Rose Cuttings Part Two

 

You haven’t peaked, lifting the plastic covers off the cuttings, but you see fresh green growing beneath the grime of some. Others, you fear are so dark, they haven’t made the ‘cut’ and rooted. It’s time to lift the plastic soda bottle covers when new leaves are visible against the sides of them and see who made it and who didn’t.

First you need to mix up some rose soil for your new plants. Roses love compost made from kitchen scraps, leaves, grass and chipped bark, twigs and branches of woody shrubs and manure. Add some sandy loam soil and they will grow and bloom their heads of for you. If you elect to use pre-packaged potting soil made from peat moss, cut it with at least one third as much perlite and add half as much compost purchased from a garden center. Peat moss has a bad habit of staying much too wet during rainy seasons of the year for rose roots and will rob moisture from roots during the hot and dry seasons.

Have plenty of one or two gallon pots that are either new or washed and scrubbed ready, half filled with the rose soil

Remove the plastic soda covers and set them aside to be washed with soap and scrubbed clean. Air dry them and stack them to be used again the fall.

Gently lay the pots on their sides. Using a narrow, flat blade spatula or paint scraper, slowly working down the inside of the pot, ease the rooted cuttings out trying to disturb the fragile roots as little as possible.

Try to keep as much of the rooting medium around the roots as possible so that they don’t dry out. Working quickly and carefully, plant each rooted cutting in a pot and fill in with enough soil so that the cutting stands straight up. You may have to plant them a little deeper than they were in the rooting pot.

If there are five cuttings in each rooting pot and four have callused over and rooted, but the fifth hasn’t, it might not ever. Count your blessings and go on with the cuttings that have rooted.

Once the rooted cuttings are all potted up, water them well using one teaspoon of Vitamin B1 to one gallon of water. I use Hi-Yield Vitamin B1 with Alpha-Naphthalene Acetic Acid which is a vitamin-hormone formulation designed to stop transplant shock and promote plant growth. It stimulates root development of bedding plants, potted, plants, bare root roses, rooted cuttings, shrubs and trees. Thoroughly saturate the soil around the plants. Re-apply weekly until the plants are well established and then apply on a monthly basis.

Since this is a root stimulator and not a fertilizer, nitrogen must be supplied for plant growth. It is not necessary at this time to worry about blooms, in fact it is better that the small cuttings do not bloom now. An easy way to add a dose of mild nitrogen is with manure tea.

In a five gallon bucket put five handfuls of composted manure, five or six handfuls of alfalfa meal or pellets. (Later, when they have grown to at least double the size of the pot, add ½ cup Epsom salts.) Fill with water and let stand for four or five days. For rooted cuttings attach a siphon line to the hose and water the plants as often as the soil begins to dry out. The siphon line mixes the mild fertilizer mixture with water at a 16 to 1 ratio, making it just right for the new plants. Later, when they become much larger or are planted in the ground, a coffee can could be used as a ‘scoop’ to apply the fertilizer directly to each bush, one scoop to a bush.
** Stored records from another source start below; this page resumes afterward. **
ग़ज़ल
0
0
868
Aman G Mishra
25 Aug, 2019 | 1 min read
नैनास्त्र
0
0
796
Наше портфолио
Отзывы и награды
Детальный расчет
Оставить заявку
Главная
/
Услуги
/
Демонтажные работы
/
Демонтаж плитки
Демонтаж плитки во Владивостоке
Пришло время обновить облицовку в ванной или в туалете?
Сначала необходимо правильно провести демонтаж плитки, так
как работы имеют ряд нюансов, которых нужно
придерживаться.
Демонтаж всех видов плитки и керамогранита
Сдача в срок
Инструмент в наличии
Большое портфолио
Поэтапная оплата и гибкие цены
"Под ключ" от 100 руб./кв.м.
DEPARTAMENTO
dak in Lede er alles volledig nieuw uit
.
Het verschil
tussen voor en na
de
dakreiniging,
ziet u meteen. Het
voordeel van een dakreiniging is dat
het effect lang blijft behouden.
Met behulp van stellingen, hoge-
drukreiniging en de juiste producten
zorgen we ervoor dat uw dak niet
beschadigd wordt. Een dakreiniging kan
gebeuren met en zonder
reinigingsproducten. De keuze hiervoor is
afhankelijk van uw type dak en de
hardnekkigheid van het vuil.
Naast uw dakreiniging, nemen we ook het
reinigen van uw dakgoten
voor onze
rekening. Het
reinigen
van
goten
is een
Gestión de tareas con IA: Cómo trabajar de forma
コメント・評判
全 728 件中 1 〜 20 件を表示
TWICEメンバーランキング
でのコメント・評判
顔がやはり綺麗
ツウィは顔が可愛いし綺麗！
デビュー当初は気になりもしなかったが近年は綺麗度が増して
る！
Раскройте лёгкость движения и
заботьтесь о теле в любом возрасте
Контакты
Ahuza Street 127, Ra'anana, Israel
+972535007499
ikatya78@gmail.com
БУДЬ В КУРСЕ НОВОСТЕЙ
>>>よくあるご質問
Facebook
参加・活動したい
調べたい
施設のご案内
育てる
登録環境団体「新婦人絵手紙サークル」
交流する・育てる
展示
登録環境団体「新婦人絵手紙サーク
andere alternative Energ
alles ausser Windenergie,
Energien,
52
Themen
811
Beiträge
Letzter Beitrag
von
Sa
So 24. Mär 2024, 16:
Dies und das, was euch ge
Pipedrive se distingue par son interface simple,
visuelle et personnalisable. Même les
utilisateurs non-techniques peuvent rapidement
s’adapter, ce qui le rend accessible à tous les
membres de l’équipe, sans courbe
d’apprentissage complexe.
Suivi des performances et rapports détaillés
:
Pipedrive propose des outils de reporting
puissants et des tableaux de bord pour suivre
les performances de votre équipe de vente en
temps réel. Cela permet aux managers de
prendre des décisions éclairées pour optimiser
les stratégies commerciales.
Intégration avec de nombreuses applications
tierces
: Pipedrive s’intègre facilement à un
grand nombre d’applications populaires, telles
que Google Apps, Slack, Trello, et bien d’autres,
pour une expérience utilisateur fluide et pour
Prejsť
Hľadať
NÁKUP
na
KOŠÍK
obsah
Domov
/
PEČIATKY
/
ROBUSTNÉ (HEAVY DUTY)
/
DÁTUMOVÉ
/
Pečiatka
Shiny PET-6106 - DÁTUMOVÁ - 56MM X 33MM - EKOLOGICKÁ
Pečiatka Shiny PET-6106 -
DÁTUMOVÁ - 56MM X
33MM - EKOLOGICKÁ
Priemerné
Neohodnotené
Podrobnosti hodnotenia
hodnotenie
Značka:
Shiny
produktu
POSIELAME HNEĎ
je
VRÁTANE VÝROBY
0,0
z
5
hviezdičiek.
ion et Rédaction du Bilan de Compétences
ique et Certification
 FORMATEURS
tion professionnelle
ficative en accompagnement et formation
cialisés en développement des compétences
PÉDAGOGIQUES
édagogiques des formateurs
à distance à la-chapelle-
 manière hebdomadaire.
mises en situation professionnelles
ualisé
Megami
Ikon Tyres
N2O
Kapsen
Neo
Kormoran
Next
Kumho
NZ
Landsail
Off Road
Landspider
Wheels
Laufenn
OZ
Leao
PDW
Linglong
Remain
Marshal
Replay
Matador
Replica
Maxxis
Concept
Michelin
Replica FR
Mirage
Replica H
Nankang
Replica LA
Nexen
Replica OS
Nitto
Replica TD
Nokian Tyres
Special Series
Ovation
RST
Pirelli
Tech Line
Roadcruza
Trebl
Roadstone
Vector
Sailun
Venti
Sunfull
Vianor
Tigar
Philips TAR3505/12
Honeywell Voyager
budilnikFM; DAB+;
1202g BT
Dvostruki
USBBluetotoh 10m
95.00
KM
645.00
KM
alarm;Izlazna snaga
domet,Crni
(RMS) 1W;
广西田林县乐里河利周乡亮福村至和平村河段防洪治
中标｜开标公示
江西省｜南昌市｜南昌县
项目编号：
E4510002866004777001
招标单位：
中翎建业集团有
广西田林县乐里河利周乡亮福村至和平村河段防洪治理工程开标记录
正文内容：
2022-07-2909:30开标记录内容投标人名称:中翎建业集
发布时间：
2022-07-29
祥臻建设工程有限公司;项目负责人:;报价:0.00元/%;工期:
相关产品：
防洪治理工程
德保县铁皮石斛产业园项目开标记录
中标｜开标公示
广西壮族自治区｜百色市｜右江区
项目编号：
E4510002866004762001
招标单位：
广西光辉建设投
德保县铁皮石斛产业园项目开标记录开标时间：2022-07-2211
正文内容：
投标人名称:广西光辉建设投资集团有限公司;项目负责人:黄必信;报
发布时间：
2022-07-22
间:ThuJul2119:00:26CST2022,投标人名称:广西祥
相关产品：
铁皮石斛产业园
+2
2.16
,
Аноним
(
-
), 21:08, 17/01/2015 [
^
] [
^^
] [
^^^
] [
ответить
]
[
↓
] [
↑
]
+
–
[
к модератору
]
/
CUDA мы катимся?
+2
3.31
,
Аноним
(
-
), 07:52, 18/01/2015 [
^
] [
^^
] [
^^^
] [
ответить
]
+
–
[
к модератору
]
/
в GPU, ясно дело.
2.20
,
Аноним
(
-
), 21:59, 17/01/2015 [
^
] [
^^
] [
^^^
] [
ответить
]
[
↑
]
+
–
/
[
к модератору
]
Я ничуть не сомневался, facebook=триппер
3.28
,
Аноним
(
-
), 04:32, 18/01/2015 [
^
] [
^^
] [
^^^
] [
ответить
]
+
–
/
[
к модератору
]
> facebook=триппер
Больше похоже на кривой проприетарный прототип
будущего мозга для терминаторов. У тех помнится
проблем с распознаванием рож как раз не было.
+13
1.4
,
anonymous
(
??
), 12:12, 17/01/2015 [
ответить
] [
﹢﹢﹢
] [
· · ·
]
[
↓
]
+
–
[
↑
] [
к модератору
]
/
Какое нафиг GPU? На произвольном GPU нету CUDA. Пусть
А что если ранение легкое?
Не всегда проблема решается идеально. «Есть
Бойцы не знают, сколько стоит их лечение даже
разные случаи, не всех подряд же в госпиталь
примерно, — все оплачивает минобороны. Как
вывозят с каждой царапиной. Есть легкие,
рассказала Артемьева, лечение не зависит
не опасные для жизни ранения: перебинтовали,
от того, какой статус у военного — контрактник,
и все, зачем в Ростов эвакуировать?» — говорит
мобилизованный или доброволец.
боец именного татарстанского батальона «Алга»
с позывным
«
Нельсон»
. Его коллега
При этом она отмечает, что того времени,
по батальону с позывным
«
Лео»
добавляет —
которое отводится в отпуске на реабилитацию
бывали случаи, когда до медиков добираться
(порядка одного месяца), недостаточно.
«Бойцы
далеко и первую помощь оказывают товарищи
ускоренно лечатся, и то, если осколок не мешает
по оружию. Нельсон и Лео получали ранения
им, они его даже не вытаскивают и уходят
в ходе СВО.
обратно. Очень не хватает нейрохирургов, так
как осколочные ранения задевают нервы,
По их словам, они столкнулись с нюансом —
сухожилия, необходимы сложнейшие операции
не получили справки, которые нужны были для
The small rooted cuttings are still tender and must be kept in dappled shade until they are at least the size of the pot. Then they can be moved out into the full sun gradually until they have ‘hardened off’. The small plants are not able to fend for themselves with their undeveloped root systems. In order to withstand the extreme heat and cold of the seasons nationwide, the root system and leaf canopy must be developed enough to provide protection against the elements.

Don’t worry if after all the care taken, some plants are lost. This is just another hurdle in cloning roses. First the cuttings have to root and second, the rooted cuttings have to take the transplant shock with an immature root system. Just remember that with everything, but especially horticulture, KISS or keep it simple, simple. Lightly apply fertilizer. Apply water when needed. Let air circulate freely. Slowly move out into the direct sun, especially in the South, Southwest and West. Your success rate will improve tenfold.